Hassam’s hunting scene is among the first works you see as you enter the show, which consists of 41 paintings in the museum’s main galleries. Hanging nearby is another of the couple’s early purchases, “The Lawn” (circa 1950), a simple, sweet image of a lawn skirted by trees by Frank Vincent DuMond. At first glance it may seem boring, but prolonged looking reveals beguiling details, including elaborate shadows, subtle light shifts and tonal variations.
The rest of the works are grouped loosely according to themes, beginning with pictures by artists who were associated with the Old Lyme art colony, once based here, when it was Florence Griswold’s boardinghouse, in Old Lyme. Among them is William Chadwick, an idiosyncratic painter who moved permanently to the colony at Old Lyme around 1915. His studio, a small shed, still stands on the grounds of the museum.
Edmund W. Greacen and Harry L. Hoffman were also associated with the Old Lyme colony. The show contains fine works by each of them, especially Greacen, an immensely talented artist who returned to the United States in 1909 after spending two years living close to Claude Monet’s famous gardens at Giverny. “Miss Florence’s Garden” (1914), which he painted at the boardinghouse, and his “Bridge at Old Lyme” (1910) are among the show’s highlights.

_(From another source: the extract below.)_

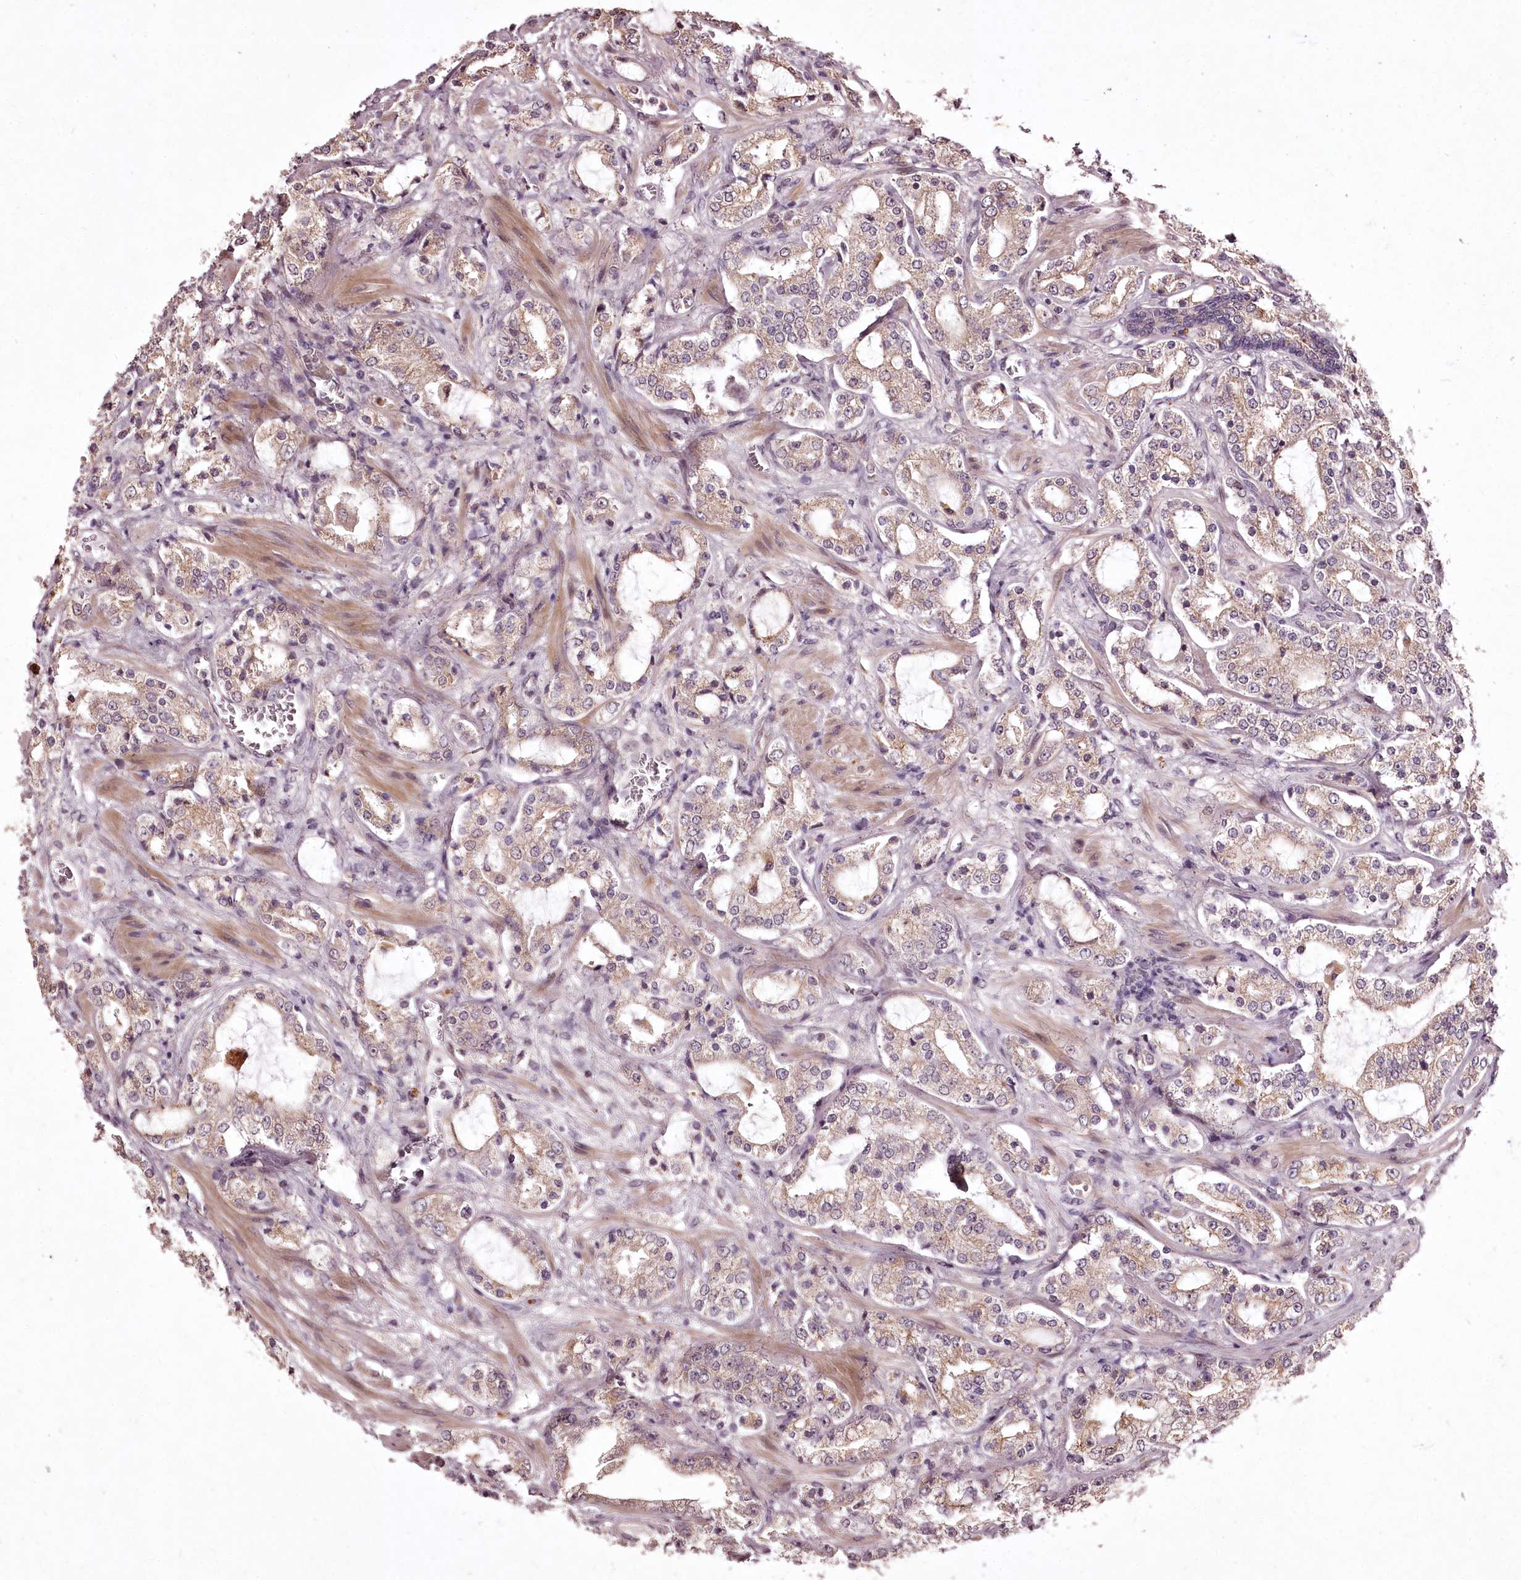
{"staining": {"intensity": "weak", "quantity": ">75%", "location": "cytoplasmic/membranous"}, "tissue": "prostate cancer", "cell_type": "Tumor cells", "image_type": "cancer", "snomed": [{"axis": "morphology", "description": "Adenocarcinoma, High grade"}, {"axis": "topography", "description": "Prostate"}], "caption": "Brown immunohistochemical staining in human prostate high-grade adenocarcinoma shows weak cytoplasmic/membranous positivity in about >75% of tumor cells. The staining was performed using DAB (3,3'-diaminobenzidine) to visualize the protein expression in brown, while the nuclei were stained in blue with hematoxylin (Magnification: 20x).", "gene": "ADRA1D", "patient": {"sex": "male", "age": 64}}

The rickety old bow bridge that once spanned the Lieutenant River not far from the boardinghouse provided a popular source of inspiration, not only for Greacen, but for other members of the Old Lyme art colony. It is the subject of a handful of paintings in this show, including Greacen’s “Bridge at Old Lyme” and Gifford Beal’s “The Old Bow Bridge” (circa 1903 to 1904), which is inscribed at the bottom right, “To my friend Harry,” in reference to Hoffman, a fellow colonist.

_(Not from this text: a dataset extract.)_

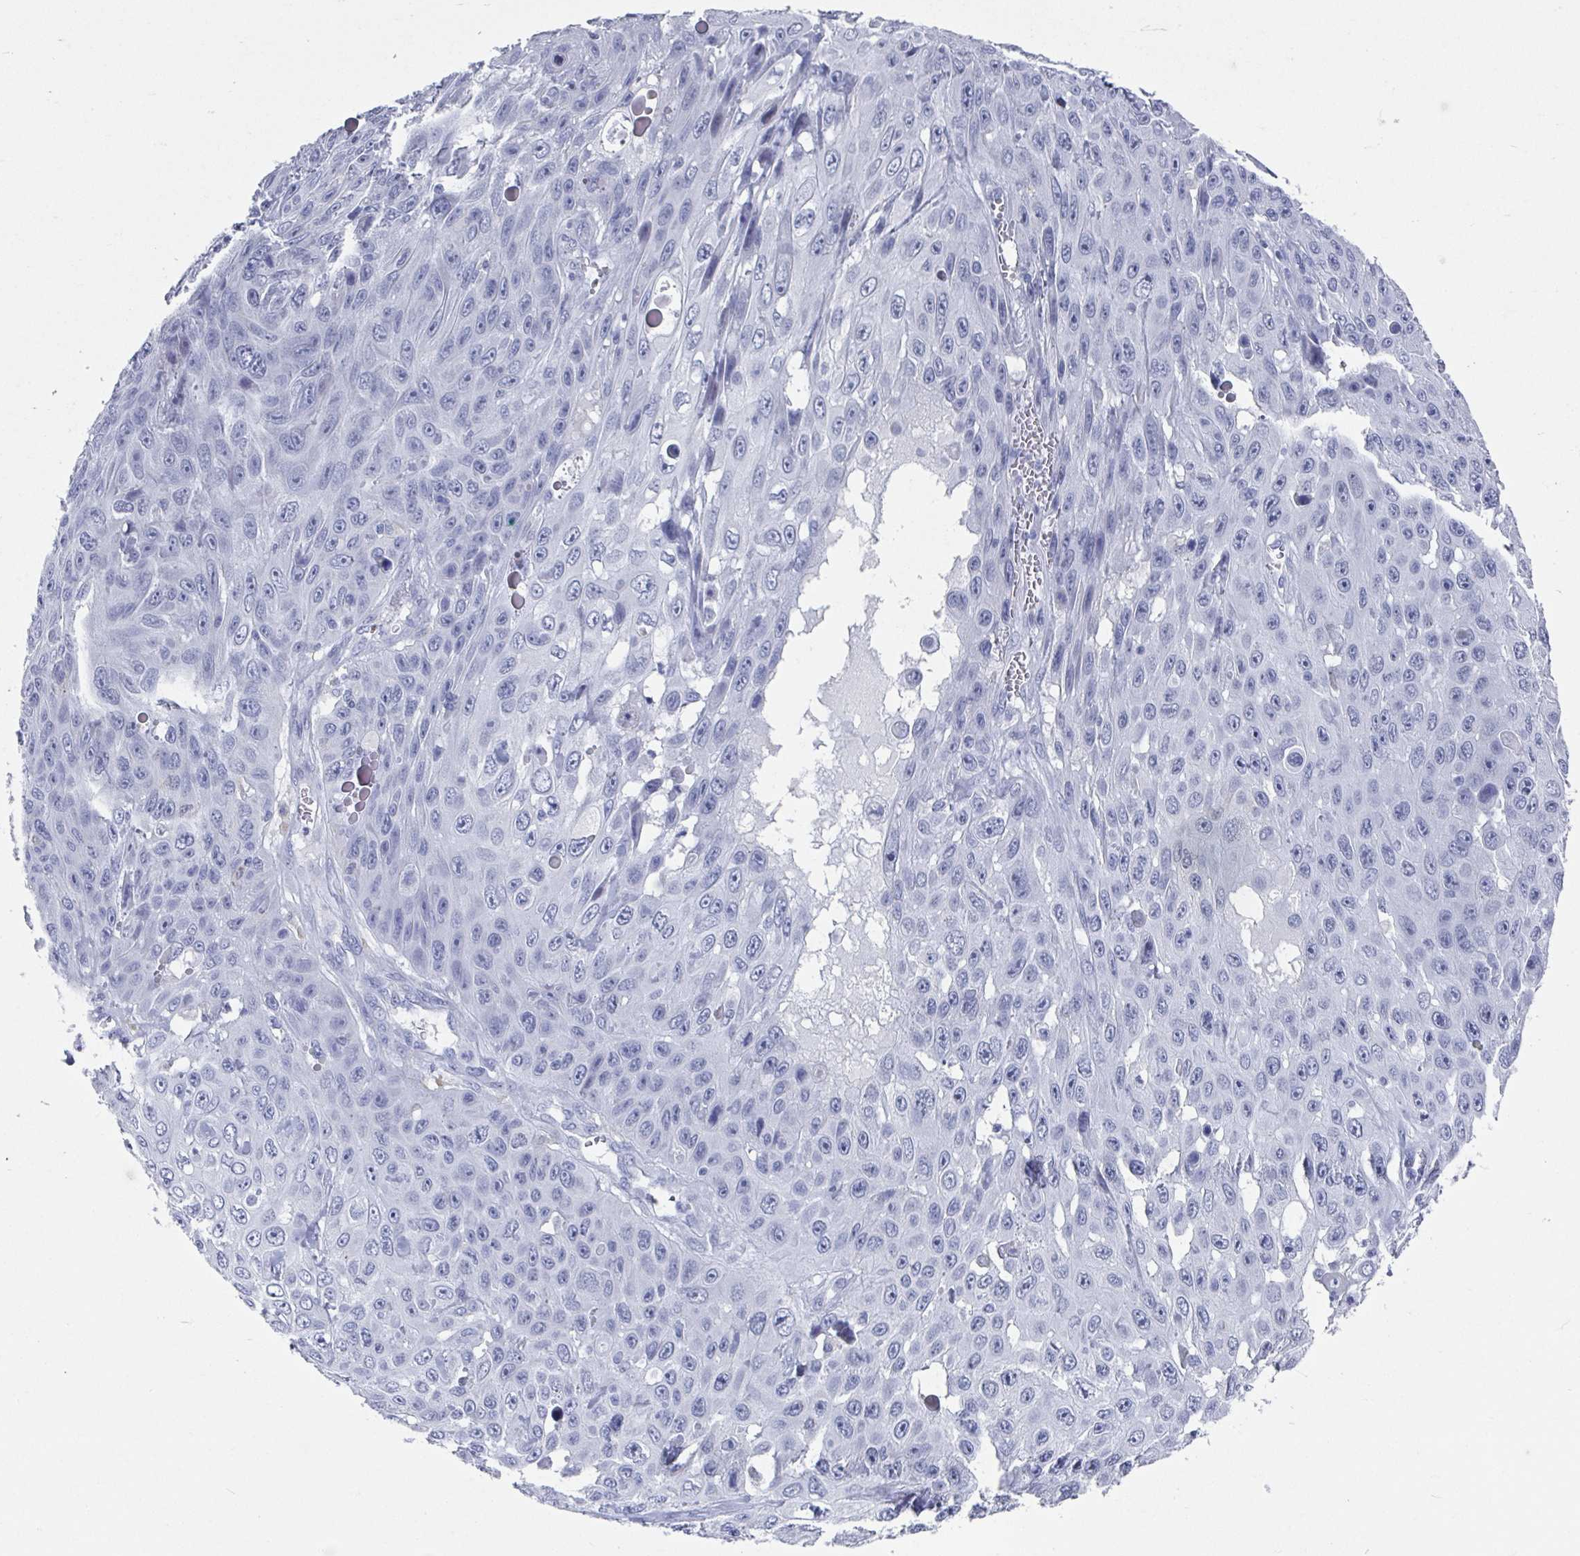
{"staining": {"intensity": "negative", "quantity": "none", "location": "none"}, "tissue": "skin cancer", "cell_type": "Tumor cells", "image_type": "cancer", "snomed": [{"axis": "morphology", "description": "Squamous cell carcinoma, NOS"}, {"axis": "topography", "description": "Skin"}], "caption": "Micrograph shows no protein staining in tumor cells of squamous cell carcinoma (skin) tissue.", "gene": "CAMKV", "patient": {"sex": "male", "age": 82}}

Comparing Greacen and Beal’s depictions of the same subject offers some insight into the changes taking place in American art at the time. Beal’s work shows an obvious preference for a more academic style, in which the details are labored over. By contrast, Greacen embraces an impressionistic technique in which the artist envelops the scenery in a trademark haze, the background dissolving into the distance. One artist favors accuracy, the other emotion.
The quasi-thematic arrangement of works begins to break down a little at this point, reflecting the limits of the collection. But there are so many interesting pictures that it doesn’t really matter. I was drawn to Edward Rook’s undated “Sea Breaking on a Ledge, Monhegan Island, Maine,” an experimental marine study in which the artist abstracts the rocky shore and swirling sea. It is the most modern painting in the exhibition, hinting at the coming demise of Impressionism.

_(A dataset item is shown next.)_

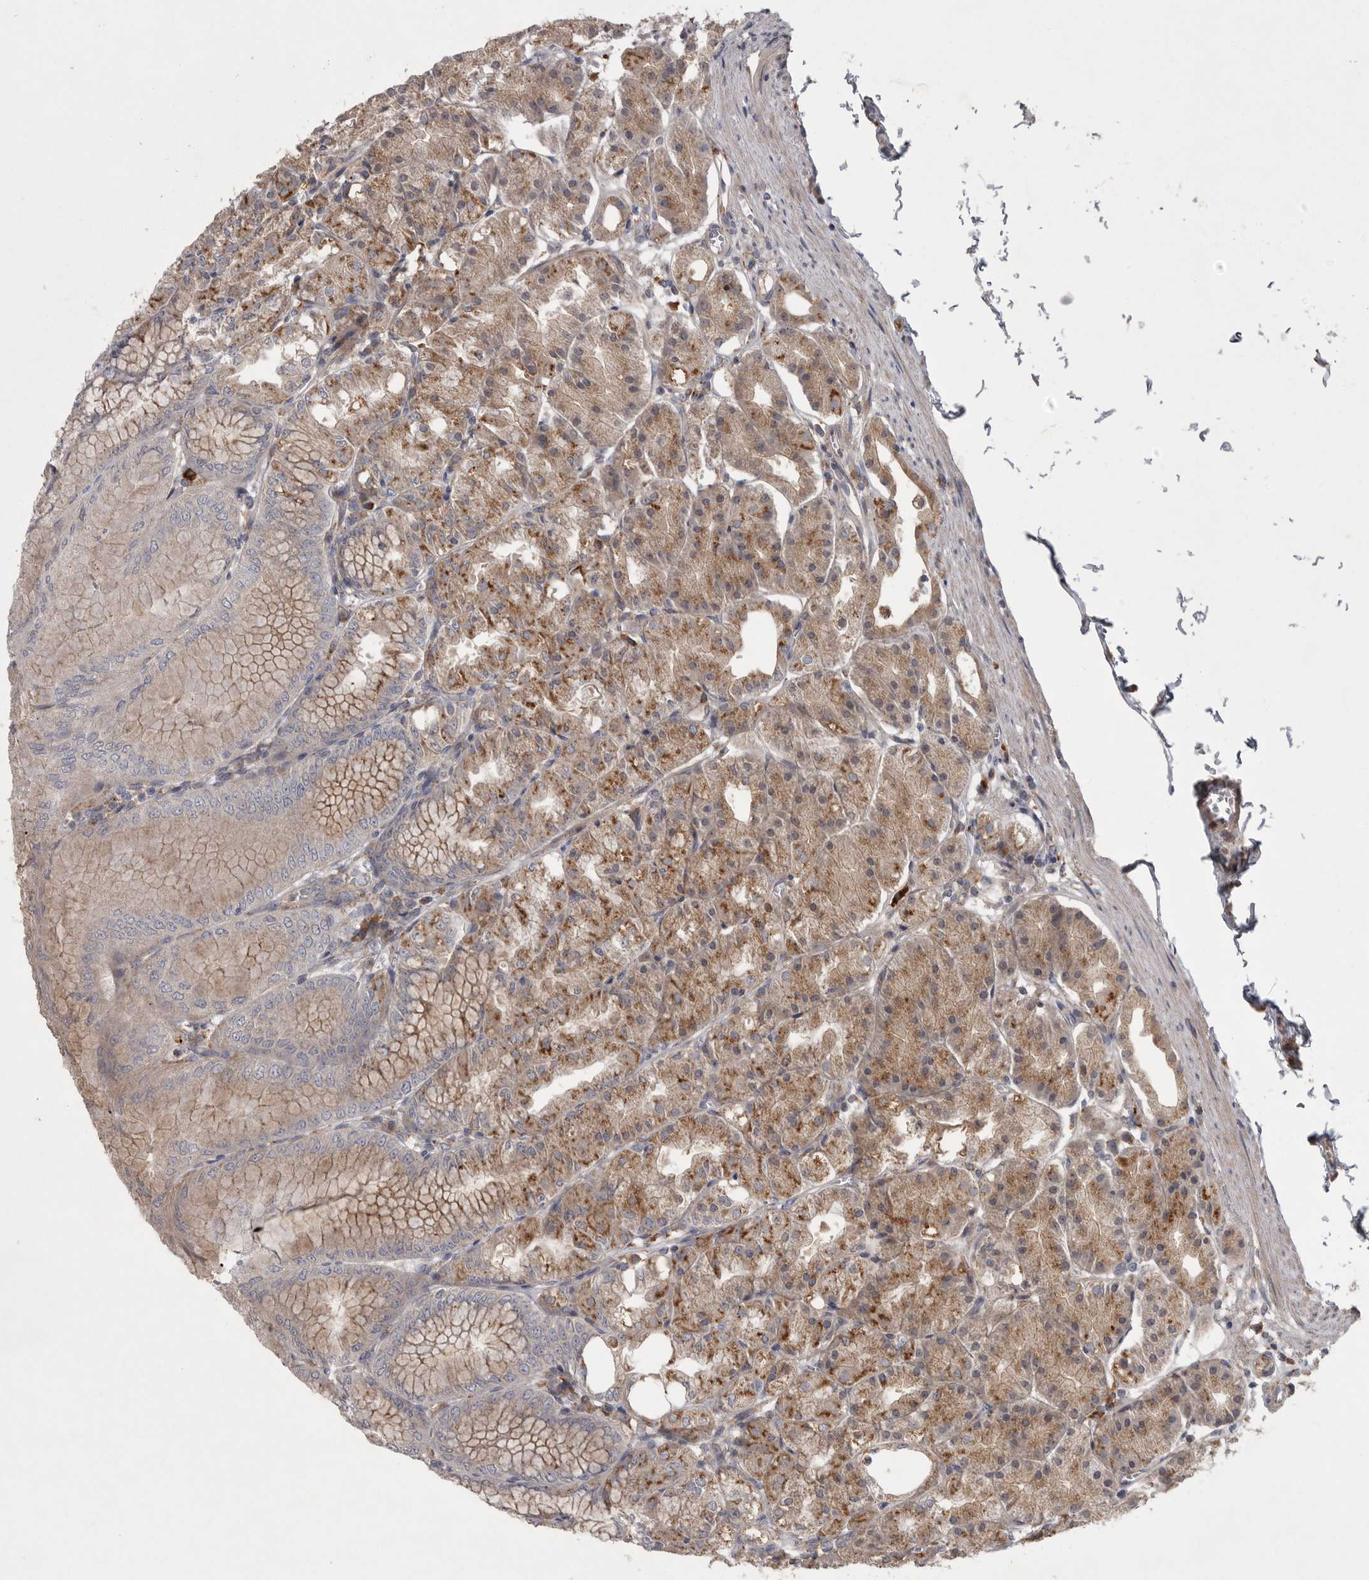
{"staining": {"intensity": "moderate", "quantity": ">75%", "location": "cytoplasmic/membranous"}, "tissue": "stomach", "cell_type": "Glandular cells", "image_type": "normal", "snomed": [{"axis": "morphology", "description": "Normal tissue, NOS"}, {"axis": "topography", "description": "Stomach, lower"}], "caption": "Immunohistochemical staining of benign stomach shows medium levels of moderate cytoplasmic/membranous staining in approximately >75% of glandular cells. The staining is performed using DAB brown chromogen to label protein expression. The nuclei are counter-stained blue using hematoxylin.", "gene": "LAMTOR3", "patient": {"sex": "male", "age": 71}}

Hunting scenes fill out the final room, along with more landscapes and a few seascapes by the same artists. Hassam’s “White Church, Newport” (1901) instantly stands out here, as much for its beauty as the artist’s curious vantage point. Instead of depicting the church from the front, emphasizing its stately facade and grandeur, he paints the rear view. Partially obscured by intervening houses, gardens and fences, the church seems enmeshed in the town.
Not everything in the show is first rate, nor are all the pictures the best examples of the work of each of the artists. But over all, this collection will make a welcome addition to the museum’s already substantial holdings of American Impressionism, while furthering its core mission to tell the story of the colony of artists who gathered a century ago at Old Lyme.